▶ [ÉNONCÉ 1]: Recopiez mot pour mot les lignes du listing, en commençant à celle qui contient « Page size: 1500x1125. » et en terminant à celle qui contient « List each element's type, its », ces deux lignes incluses.

▶ [TEXTE]:
● ● ● ● ●

On le voit en lisant ceci, M. Louis Blanc ne réforme pas, il nivelle. L’égalité devant la loi, l’égalité des droits civils et politiques, ce principe proclamé par nos pères et scellé de leur sang, ne suffit plus aux socialistes du jour. Ils ne visent à rien moins qu’à l’égalité des conditions et des fortunes. L’utopie débute par rogner la main-d’œuvre, elle portera bientôt la mutilation jusque sur la propriété. La logique en fait une loi : si nul n’a le droit de gagner plus qu’un autre, comment quelqu’un serait-il reçu à posséder plus que son voisin ? Le partage des biens devient la conséquence directe du nivellement des salaires, et l’homme aux quarante écus est le type de la société organisée suivant le nouveau modèle.

On comprendrait que de tels rêves eussent germé dans le cerveau creux de quelqu’un de ces athées qui professent que le monde est l’œuvre du hasard ; mais M. Louis Blanc révère Newton, il admire les lois qui président à l’arrangement de l’univers : c’est déjà croire à la Providence. Or, la Providence a eu ses desseins, en n’attribuant pas des facultés égales à tous les hommes ; si elle les a fait naître avec des aptitudes diverses, c’est apparemment pour assigner à chacun sa place et pour ne pas confondre ensemble toutes les destinées. Dieu a créé l’inégalité des forces pour établir la hiérarchie, et par la hiérarchie l’ordre. Les mêmes facultés n’ont pas été données à tous les hommes, parce que les uns doivent commander et les autres obéir. Dans les premiers âges de la société, l’obéissance était imposée ; aujourd’hui elle est raisonnée et libre : voilà toute la différence. A l’origine de la civilisation, la force musculaire et le courage formaient les titres au commandement ; plus tard, la direction appartint à l’intelligence ; aujourd’hui l’intelligence ne suffit plus, et la sympathie devient nécessaire : pour guider les hommes, il faut les aimer et se dévouer à eux.

A toutes les époques de l’histoire, les peuples ont reconnu, dans les supériorités qui se manifestaient parmi eux, le doigt de la Providence. Pontifes, législateurs, guerriers, philosophes, révélateurs de l’industrie, des arts ou des sciences, toutes ces natures d’élite leur ont apparu comme les élus, comme les envoyés de Dieu. Il n’y a pas une constitution, écrite ou non écrite, gravée dans les lois ou dans les mœurs, qui ne respecte et qui ne consacre les inégalités naturelles, qui n’admette que ceux qui savent gouverner gouvernent, que ceux qui savent travailler, calculer, administrer et trafiquer parviennent à la richesse. M. Louis Blanc dira-t-il, comme ce personnage de Molière qui plaçait le cœur à droite : « Nous avons changé tout cela ? »

● ● ● ● ●

▶ [DONNÉES FOURNIES]:
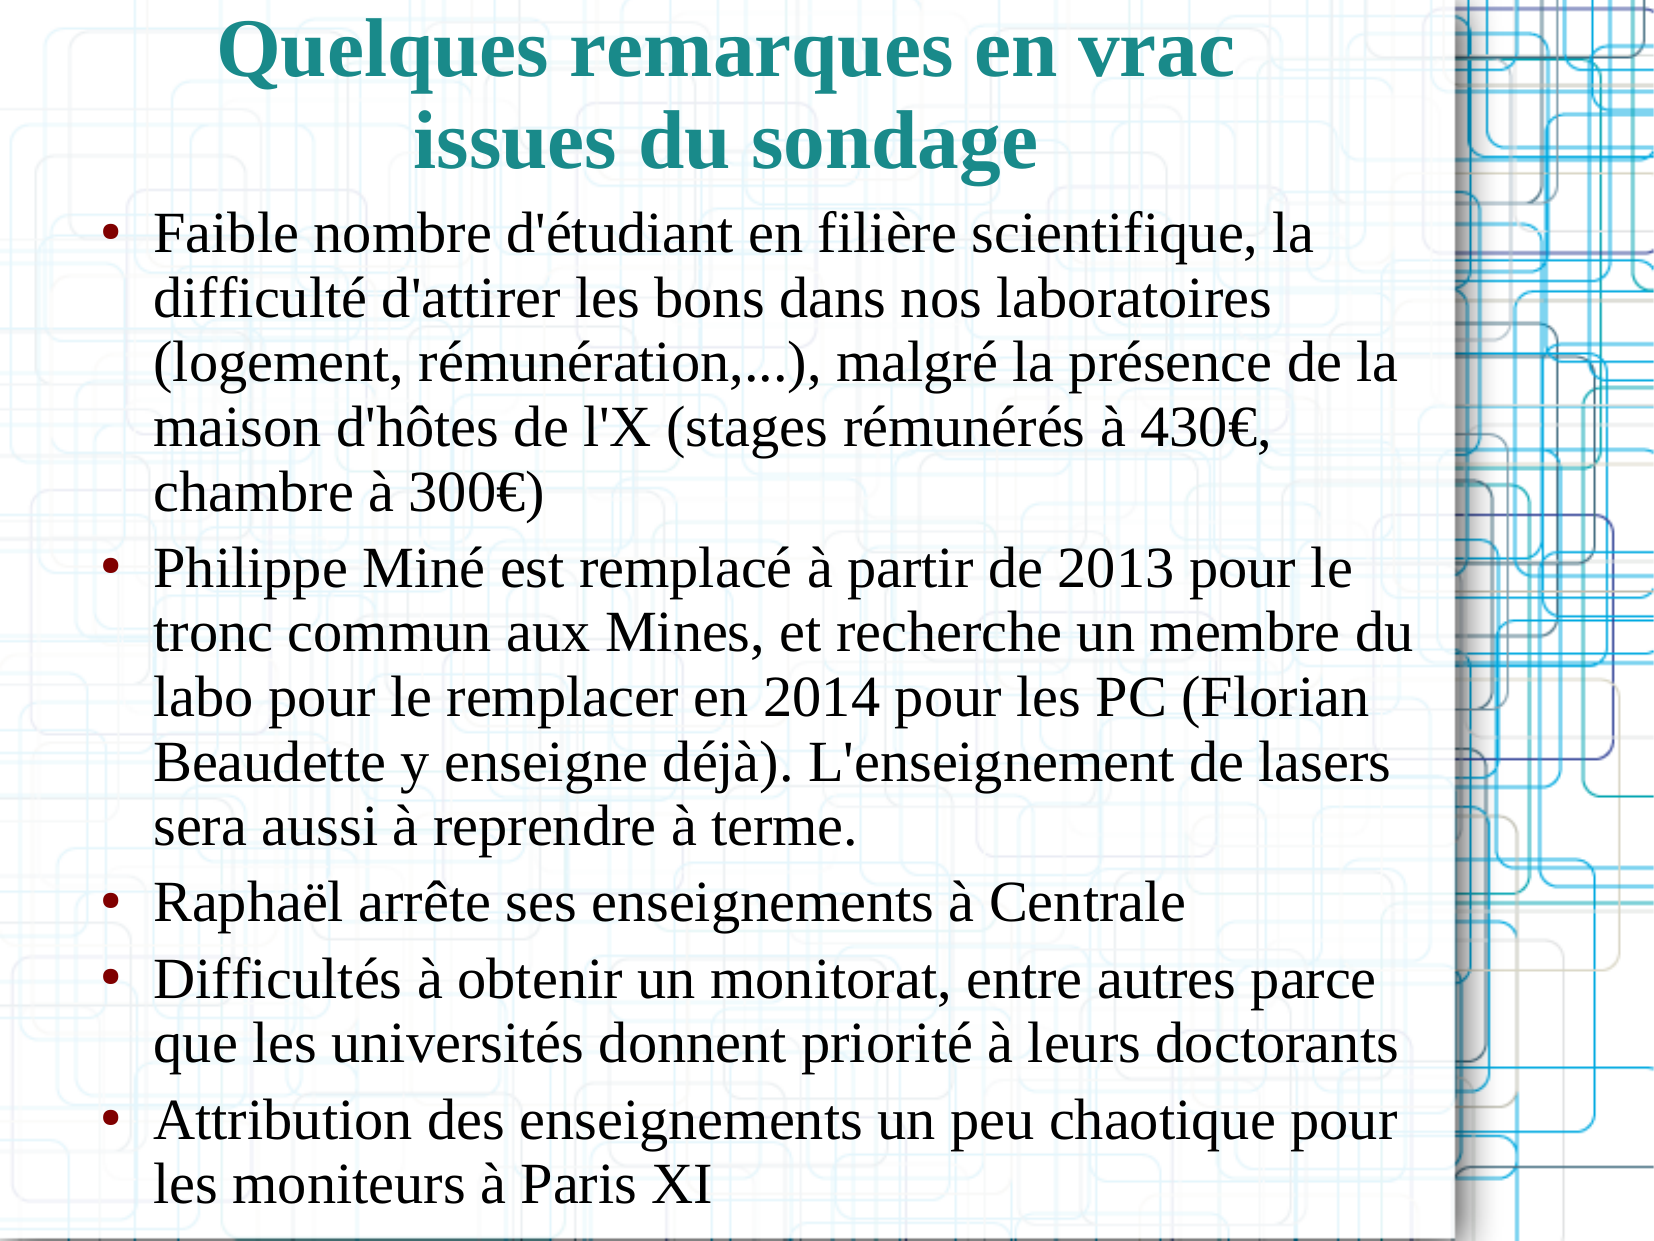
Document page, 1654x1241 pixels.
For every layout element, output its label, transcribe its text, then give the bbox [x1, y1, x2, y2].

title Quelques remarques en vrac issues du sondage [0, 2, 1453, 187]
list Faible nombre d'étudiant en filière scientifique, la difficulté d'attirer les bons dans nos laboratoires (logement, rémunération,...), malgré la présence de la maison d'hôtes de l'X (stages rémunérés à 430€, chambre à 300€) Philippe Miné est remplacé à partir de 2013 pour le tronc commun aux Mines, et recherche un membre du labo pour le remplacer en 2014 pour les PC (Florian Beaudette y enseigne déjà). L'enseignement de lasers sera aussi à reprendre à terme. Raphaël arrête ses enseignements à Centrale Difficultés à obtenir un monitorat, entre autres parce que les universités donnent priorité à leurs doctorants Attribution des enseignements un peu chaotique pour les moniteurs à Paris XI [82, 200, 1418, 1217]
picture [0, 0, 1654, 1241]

● ● ● ● ●

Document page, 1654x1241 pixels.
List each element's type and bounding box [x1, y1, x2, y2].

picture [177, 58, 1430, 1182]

● ● ● ● ●

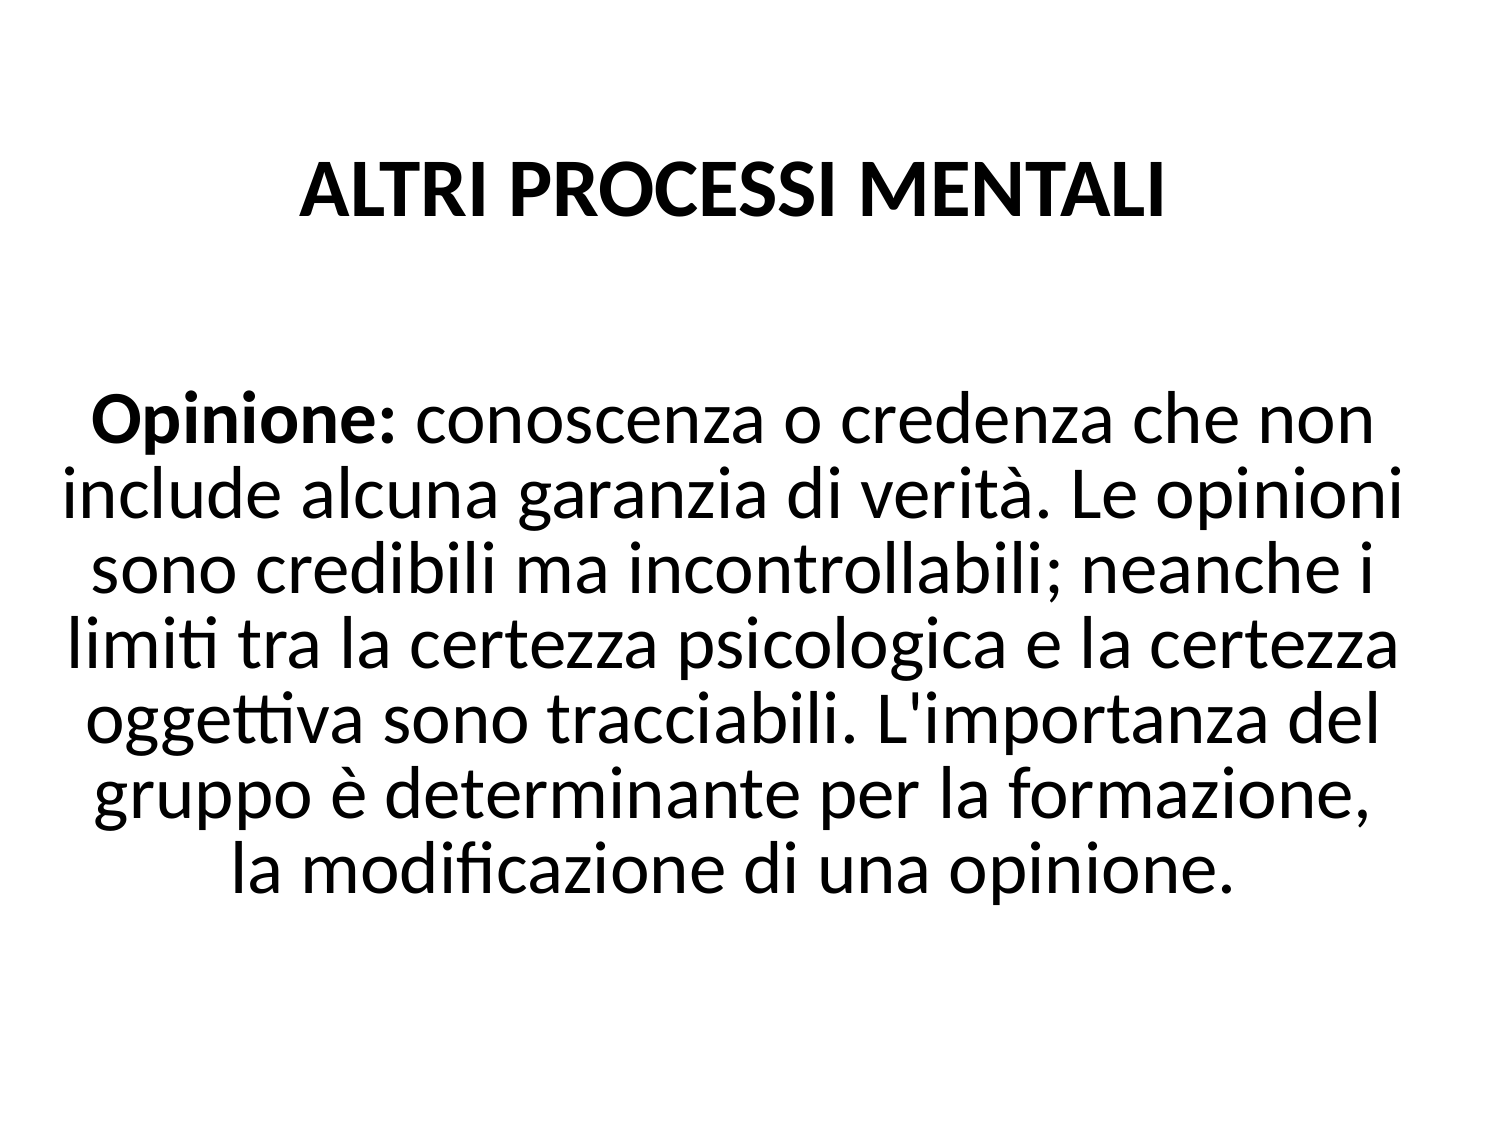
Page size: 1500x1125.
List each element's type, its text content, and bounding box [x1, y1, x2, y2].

● ● ● ● ●

▶ [ÉNONCÉ 2]: Indiquez par oui ou par non si chacune de ces affirmations concorde avec le texte sur Louis Blanc, en citant les mots du texte qui permettent de trancher. (a) M. Louis Blanc admire les lois qui président à l’arrangement de l’univers. (b) Dans les premiers âges de la société, l’obéissance était raisonnée et libre. (c) Aujourd’hui, l’intelligence suffit pour guider les hommes.

▶ [RÉPONSE ATTENDUE 1]:
Page size: 1500x1125.
List each element's type, its text content, and bounding box [x1, y1, x2, y2].

▶ [RÉPONSE ATTENDUE 2]:
(a) Oui : « il admire les lois qui président à l’arrangement de l’univers »
(b) Non : « Dans les premiers âges de la société, l’obéissance était imposée »
(c) Non : « aujourd’hui l’intelligence ne suffit plus, et la sympathie devient nécessaire »